+ Font | - Font






Health

There is a growing body of evidence that the visual and physical contact with natural greenery provides a range of benefits to people. These include both mental benefits (such as reduction of stress) and physical benefits (including the provision of cleaner air). Access to green space can bring about direct reductions in a person’s heart rate and blood-pressure, and can aid general well-being. A Texan study of post-surgery recovery in hospitals demonstrated that recovery was quicker and with less chance of relapse if patients could look out onto green space. A number of American hospitals have subsequently been redesigned to bring these benefits to patients, and have been rewarded with greater patient ‘through-put’. A roof on the Kanton Hospital in Basel was redesigned 20 years ago by vegetating it, because it was felt that patients in intensive care would benefit from looking out onto this rather than the grey-space of before. A few community hospitals in the UK are now being designed with a greater consideration of green-space provision, and the good-practice work on hospital design being developed by Commission for Architecture and the Built Environment [CABE] is likely to further this.

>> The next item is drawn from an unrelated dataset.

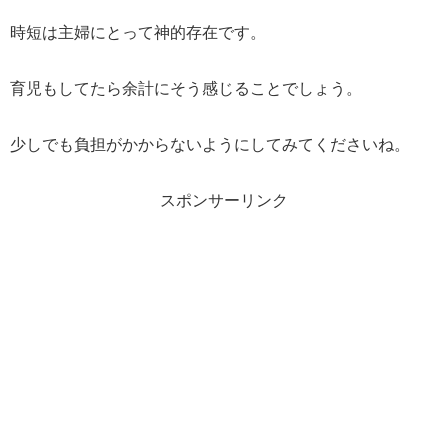
時短は主婦にとって神的存在です。
育児もしてたら余計にそう感じることでしょう。
少しでも負担がかからないようにしてみてくださいね。
スポンサーリンク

Green roofs equal healthy buldings and cities
Work environments within buildings could be improved

The thermal benefits that green roofs provide may also have indirect benefits for people living or working within the buildings. This has not been researched, but anecdotal evidence from Germany in the late 1990s is of interest. In a survey of staff absence from sickness at the Bundepost offices in Stuttgart, it was shown that staff in one building demonstrated significantly lower absences than those in others. The only change in the 4-year period that could be identified was that one of the buildings was given a green roof; this building supported lower staff sickness levels. It is possible that the green roof reduced the fluctuation of daily mean temperatures within the upper levels of the building, and/or the vegetation helped cool and moisturise in-going air near ventilation ducts.

In the past 2-3 years, possibly picking up on the increasing interest in green roofs and Government’s interest in green space, developers are increasingly showing green roof space as a component of their new commercial development proposals. The provision of specific accessible green roof space for future workers appears to be gaining currency, and could help off-set the likely constraints of green space provision on the ground.